Since all the terms $A_j \Pi^j : j \in T$ have order $\geq e$, the element $X_T$ has order $\geq e$.  This implies
$$\operatorname{ord}_{\mathcal P}(X_S + X_T) = j_0 < e.$$
In particular, $\sum\limits_{j=0}^{e-1} A_j \Pi^j$ does not have infinite valuation, so it cannot be zero.
A: $L,K$ are discretely valued field, the valuation $v$ is surjective $L\to \Bbb{Z}\cup \infty$ and $K\to e\Bbb{Z}\cup \infty$.
$\Pi$ is chosen such that $v(\Pi)=1$.
$\omega_i$ are taken in $O_\mathcal{P}$ to be a $O_P/P$ basis of $O_\mathcal{P}/\mathcal{P}$, ie. $m=f$.
The $O_P/P$ independence of the $\omega_i$ gives that
$$v(\sum\limits_{i=1}^m a_{ij} \omega_i) = \inf_i v(a_{ij})$$
Thus $v(\sum\limits_{i=1}^m a_{ij} \omega_i \Pi^j) \in j+ e\Bbb{Z}\cup \infty$.
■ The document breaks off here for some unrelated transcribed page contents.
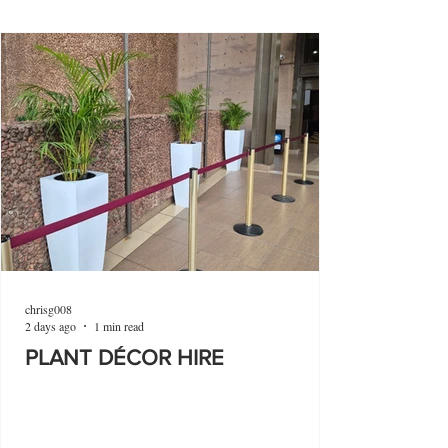
chrisg008
2 days ago
1 min read
PLANT DÉCOR HIRE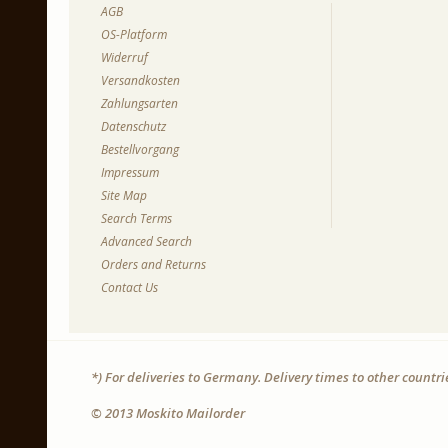
AGB
OS-Platform
Widerruf
Versandkosten
Zahlungsarten
Datenschutz
Bestellvorgang
Impressum
Site Map
Search Terms
Advanced Search
Orders and Returns
Contact Us
*) For deliveries to Germany. Delivery times to other countr
© 2013 Moskito Mailorder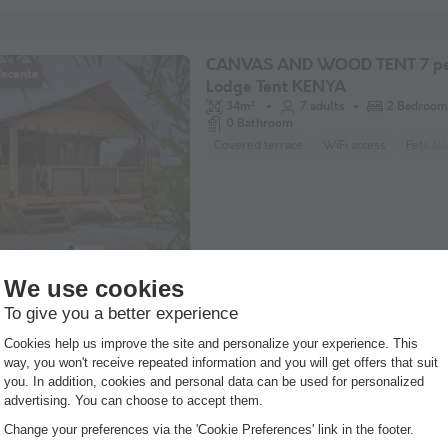
CANVAS AND WOOD TENT 7 pe
Recente
Lodge Tent KENYA
34m²
7 adults
2 Bedroom
0 Bathroom
Covered terrace
WiFi access
Pets al
MOBILE HOME 4 people
22m²
4 adults
2 Bedroom
1 Bathroom
Semi-covered terrace
Pets allowed *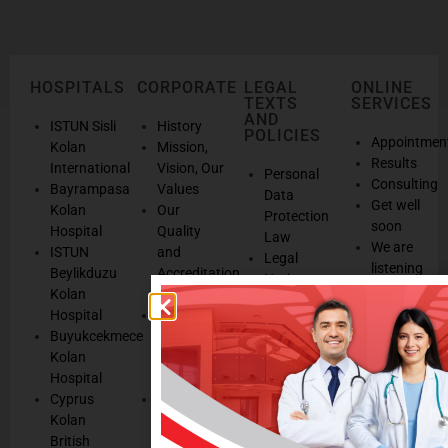
HOSPITALS
CORPORATE
LEGAL
ONLINE
TEXTS
SERVICES
AND
ISTUN Sisli
History
POLICIES
Appointmen
Kolan
Mission,
Results
International
Vision, Our
Personal
Consulting
Bayrampasa
Values
Data
Get well
Kolan
Our
Protection
soon
Hospital
Quality
Law
We are
ISTUN
and
Legal
listening
Beylikduzu
Accreditation
Notices
Cookie
Kolan
Management
Cookie
Managemen
Hospital
Patient
Management
Buyukcekmece
Rights
Our
Kolan
Management
Occupational
Hospital
System
Health
Cyprus
Service
and Safety
Kolan
and
Policy
British
Quality
Environmental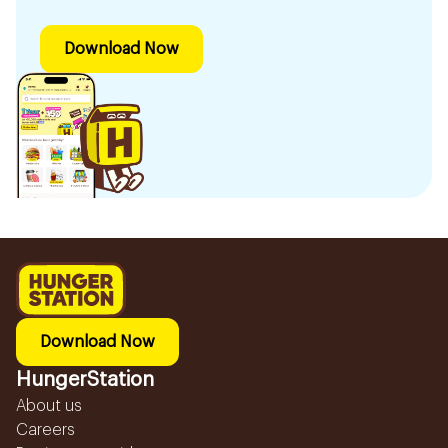
Download Now
Download Now
HungerStation
About us
Careers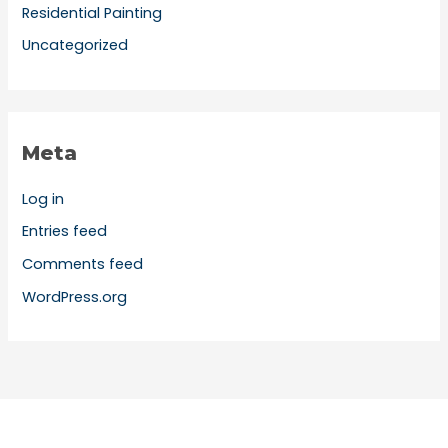
Residential Painting
Uncategorized
Meta
Log in
Entries feed
Comments feed
WordPress.org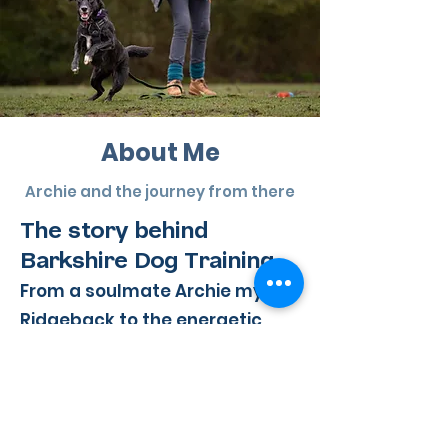
About Me
Archie and the journey from there
The story behind
Barkshire Dog Training
From a soulmate Archie my
Ridgeback to the energetic
joyful chaos of my current
rescues, my journey into dog
training has been shaped by
the dogs who chose me.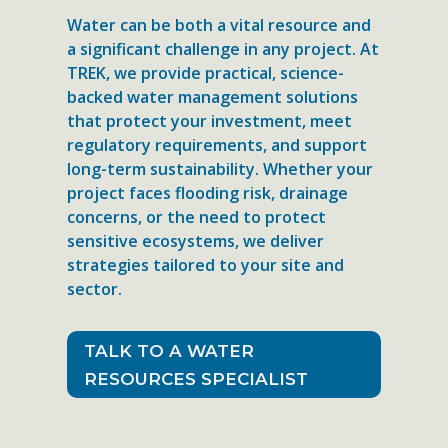
Water can be both a vital resource and
a significant challenge in any project. At
TREK, we provide practical, science-
backed water management solutions
that protect your investment, meet
regulatory requirements, and support
long-term sustainability. Whether your
project faces flooding risk, drainage
concerns, or the need to protect
sensitive ecosystems, we deliver
strategies tailored to your site and
sector.
TALK TO A WATER
RESOURCES SPECIALIST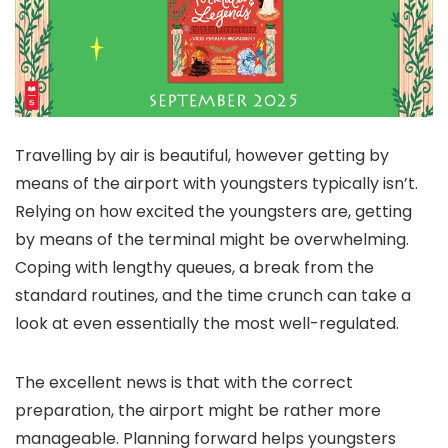
Travelling by air is beautiful, however getting by
means of the airport with youngsters typically isn’t.
Relying on how excited the youngsters are, getting
by means of the terminal might be overwhelming.
Coping with lengthy queues, a break from the
standard routines, and the time crunch can take a
look at even essentially the most well-regulated.
The excellent news is that with the correct
preparation, the airport might be rather more
manageable. Planning forward helps youngsters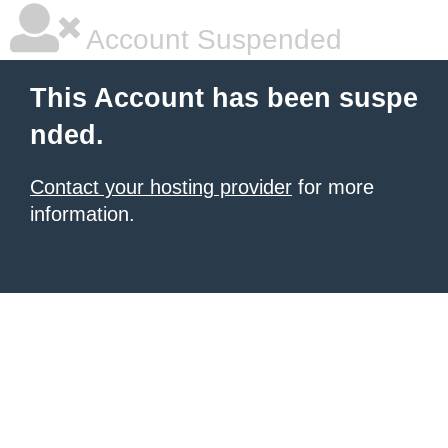
Account Suspended
This Account has been suspe
nded.
Contact your hosting provider
for more
information.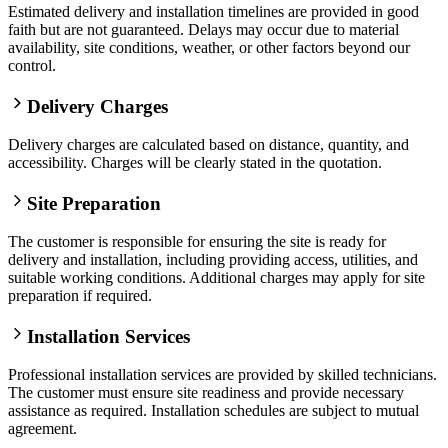
Estimated delivery and installation timelines are provided in good
faith but are not guaranteed. Delays may occur due to material
availability, site conditions, weather, or other factors beyond our
control.
Delivery Charges
Delivery charges are calculated based on distance, quantity, and
accessibility. Charges will be clearly stated in the quotation.
Site Preparation
The customer is responsible for ensuring the site is ready for
delivery and installation, including providing access, utilities, and
suitable working conditions. Additional charges may apply for site
preparation if required.
Installation Services
Professional installation services are provided by skilled technicians.
The customer must ensure site readiness and provide necessary
assistance as required. Installation schedules are subject to mutual
agreement.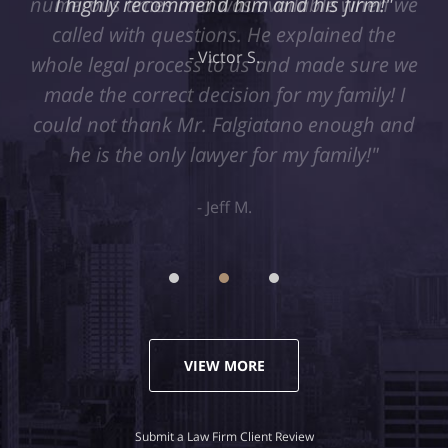
I highly recommend him and his firm!"
Victor S.
VIEW MORE
Submit a Law Firm Client Review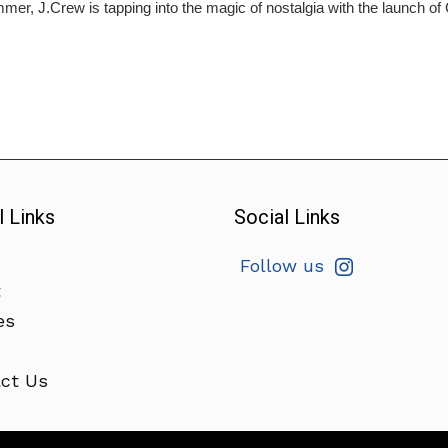
mer, J.Crew is tapping into the magic of nostalgia with the launch o
l Links
Social Links
Follow us
t
es
ct Us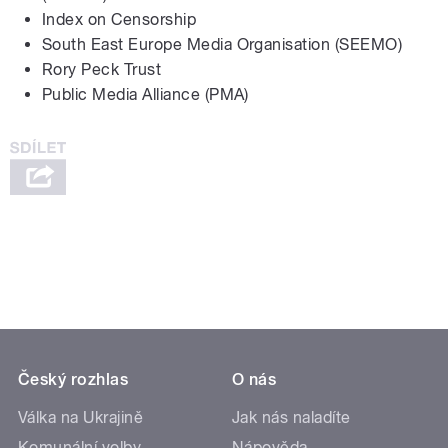
Index on Censorship
South East Europe Media Organisation (SEEMO)
Rory Peck Trust
Public Media Alliance (PMA)
Český rozhlas
O nás
Válka na Ukrajině
Jak nás naladíte
Komunální volby
Nápověda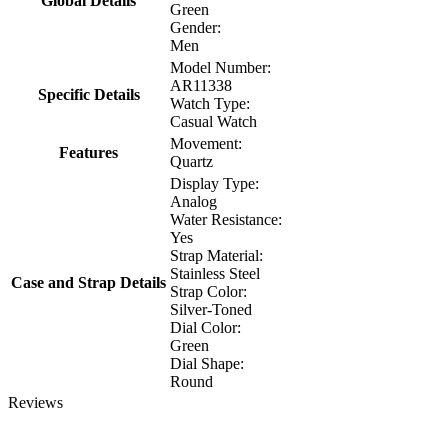
Global Details
Green
Gender:
Men
Model Number:
AR11338
Specific Details
Watch Type:
Casual Watch
Movement:
Features
Quartz
Display Type:
Analog
Water Resistance:
Yes
Strap Material:
Stainless Steel
Case and Strap Details
Strap Color:
Silver-Toned
Dial Color:
Green
Dial Shape:
Round
Reviews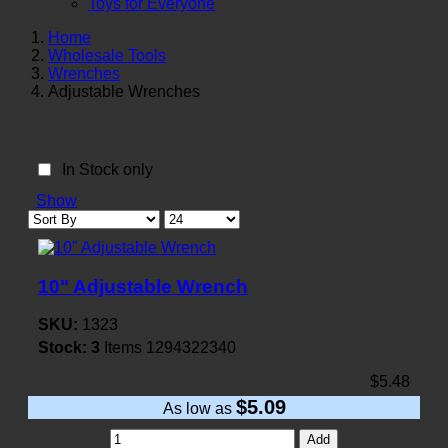
Toys for Everyone
Home
Wholesale Tools
Wrenches
Adjustable Wrenches
In Stock only
Show
10" Adjustable Wrench
SKU:
1323
Stock:
3
Items
1294322340
$5.48
$5.09
As low as
Add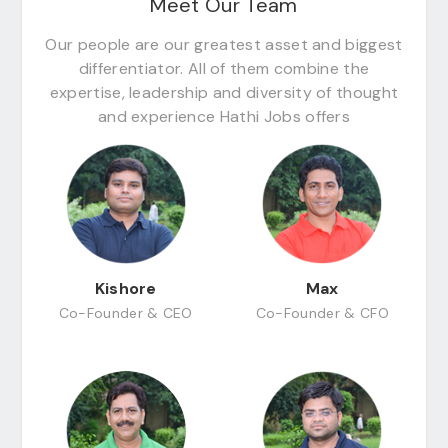
Meet Our Team
Our people are our greatest asset and biggest
differentiator. All of them combine the
expertise, leadership and diversity of thought
and experience Hathi Jobs offers
Kishore
Max
Co-Founder & CEO
Co-Founder & CFO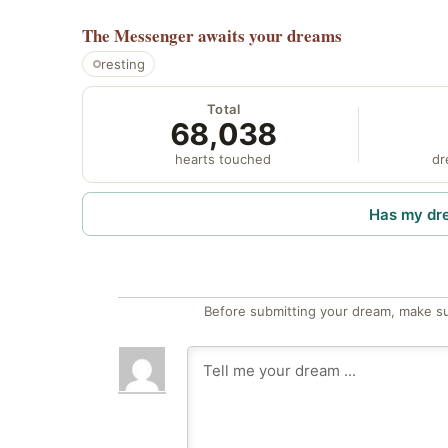
The Messenger
awaits your dreams
resting
Total
68,038
hearts touched
dr
Has my dr
Before submitting your dream, make su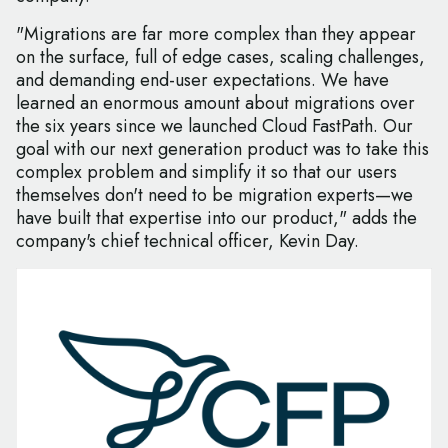
"Migrations are far more complex than they appear
on the surface, full of edge cases, scaling challenges,
and demanding end-user expectations. We have
learned an enormous amount about migrations over
the six years since we launched Cloud FastPath. Our
goal with our next generation product was to take this
complex problem and simplify it so that our users
themselves don't need to be migration experts—we
have built that expertise into our product," adds the
company's chief technical officer, Kevin Day.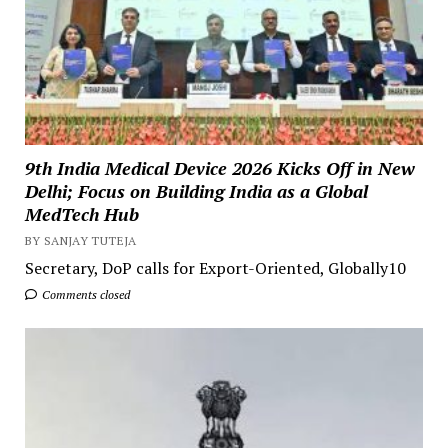
9th India Medical Device 2026 Kicks Off in New
Delhi; Focus on Building India as a Global
MedTech Hub
BY SANJAY TUTEJA
Secretary, DoP calls for Export-Oriented, Globally10
Comments closed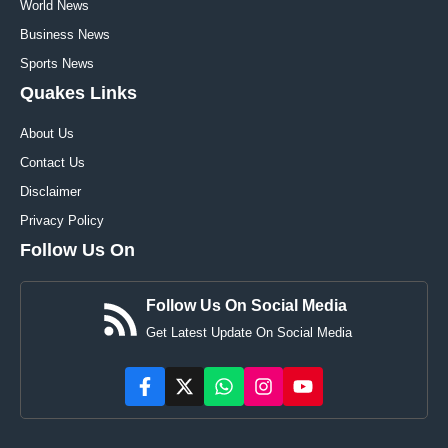
World News
Business News
Sports News
Quakes Links
About Us
Contact Us
Disclaimer
Privacy Policy
Follow Us On
Follow Us On Social Media
Get Latest Update On Social Media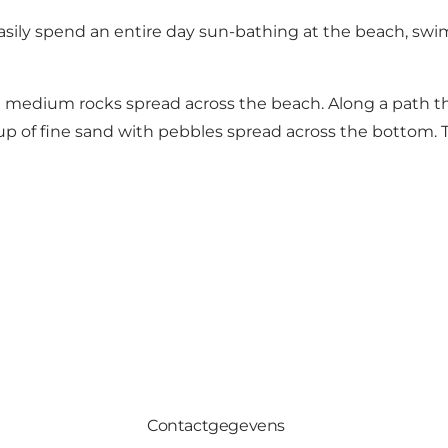
can easily spend an entire day sun-bathing at the beach, 
nd medium rocks spread across the beach. Along a path t
 up of fine sand with pebbles spread across the bottom.
Contactgegevens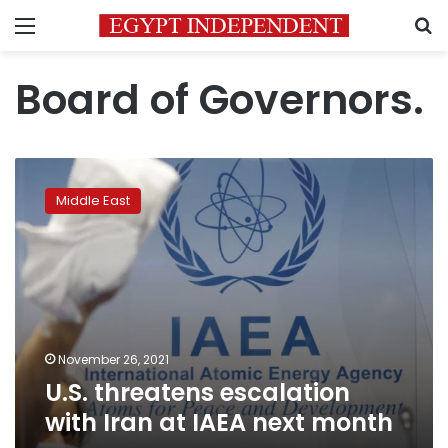
Menu
S
Board of Governors.
U.S.
threatens
Middle East
escalation
with
Iran
at
IAEA
next
month
November 26, 2021
U.S. threatens escalation
with Iran at IAEA next month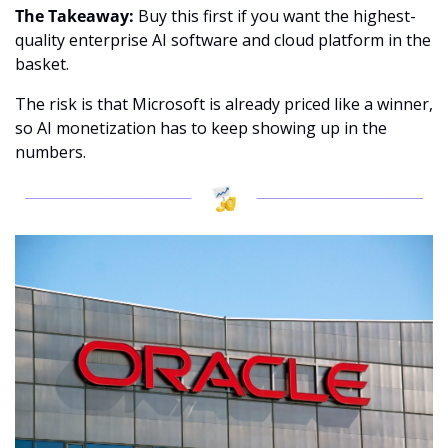
The Takeaway:
 Buy this first if you want the highest-
quality enterprise AI software and cloud platform in the 
basket.
The risk is that Microsoft is already priced like a winner, 
so AI monetization has to keep showing up in the 
numbers.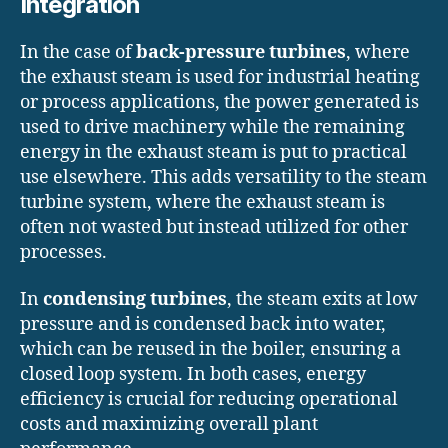
Integration
In the case of
back-pressure turbines
, where
the exhaust steam is used for industrial heating
or process applications, the power generated is
used to drive machinery while the remaining
energy in the exhaust steam is put to practical
use elsewhere. This adds versatility to the steam
turbine system, where the exhaust steam is
often not wasted but instead utilized for other
processes.
In
condensing turbines
, the steam exits at low
pressure and is condensed back into water,
which can be reused in the boiler, ensuring a
closed loop system. In both cases, energy
efficiency is crucial for reducing operational
costs and maximizing overall plant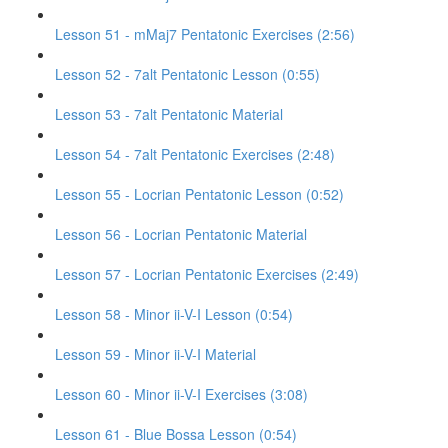
Lesson 51 - mMaj7 Pentatonic Exercises (2:56)
Lesson 52 - 7alt Pentatonic Lesson (0:55)
Lesson 53 - 7alt Pentatonic Material
Lesson 54 - 7alt Pentatonic Exercises (2:48)
Lesson 55 - Locrian Pentatonic Lesson (0:52)
Lesson 56 - Locrian Pentatonic Material
Lesson 57 - Locrian Pentatonic Exercises (2:49)
Lesson 58 - Minor ii-V-I Lesson (0:54)
Lesson 59 - Minor ii-V-I Material
Lesson 60 - Minor ii-V-I Exercises (3:08)
Lesson 61 - Blue Bossa Lesson (0:54)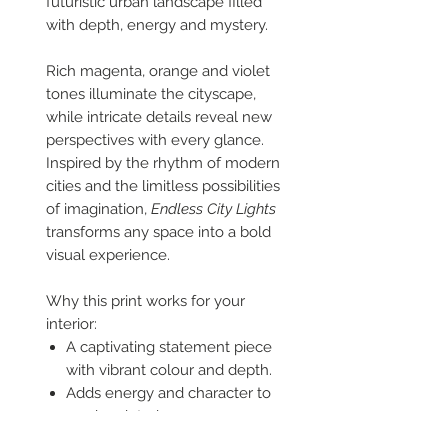
futuristic urban landscape filled
with depth, energy and mystery.
Rich magenta, orange and violet
tones illuminate the cityscape,
while intricate details reveal new
perspectives with every glance.
Inspired by the rhythm of modern
cities and the limitless possibilities
of imagination,
Endless City Lights
transforms any space into a bold
visual experience.
Why this print works for your
interior:
A captivating statement piece
with vibrant colour and depth.
Adds energy and character to
modern interiors.
Perfect for creative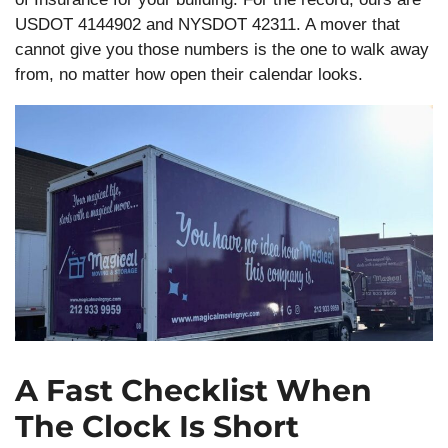
USDOT 4144902 and NYSDOT 42311. A mover that
cannot give you those numbers is the one to walk away
from, no matter how open their calendar looks.
A Fast Checklist When
The Clock Is Short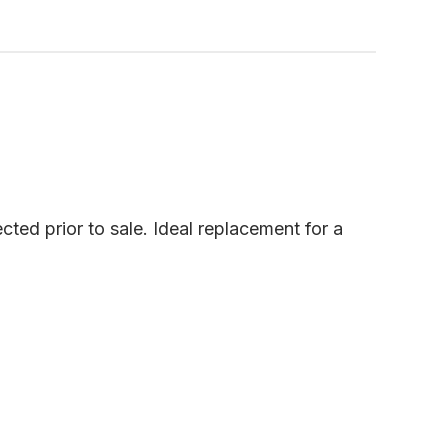
cted prior to sale. Ideal replacement for a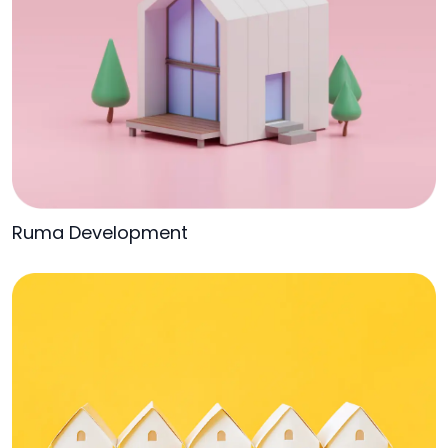
Ruma Development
For $v(b)\ne v(c)$, $v(b+c)=\inf( v(b),v(c))$. Thus $$v(\sum_{j=0}^{e-1} \Pi^j\sum\limits_{i=1}^m a_{ij} \omega_i )=\inf_j v(\Pi^j\sum\limits_{i=1}^m a_{ij} \omega_i)=\inf_j (j+\inf_i v(a_{ij}))$$
That it is $\infty$ means that each $v(a_{ij})=\infty$ ie. each $a_{ij}=0$.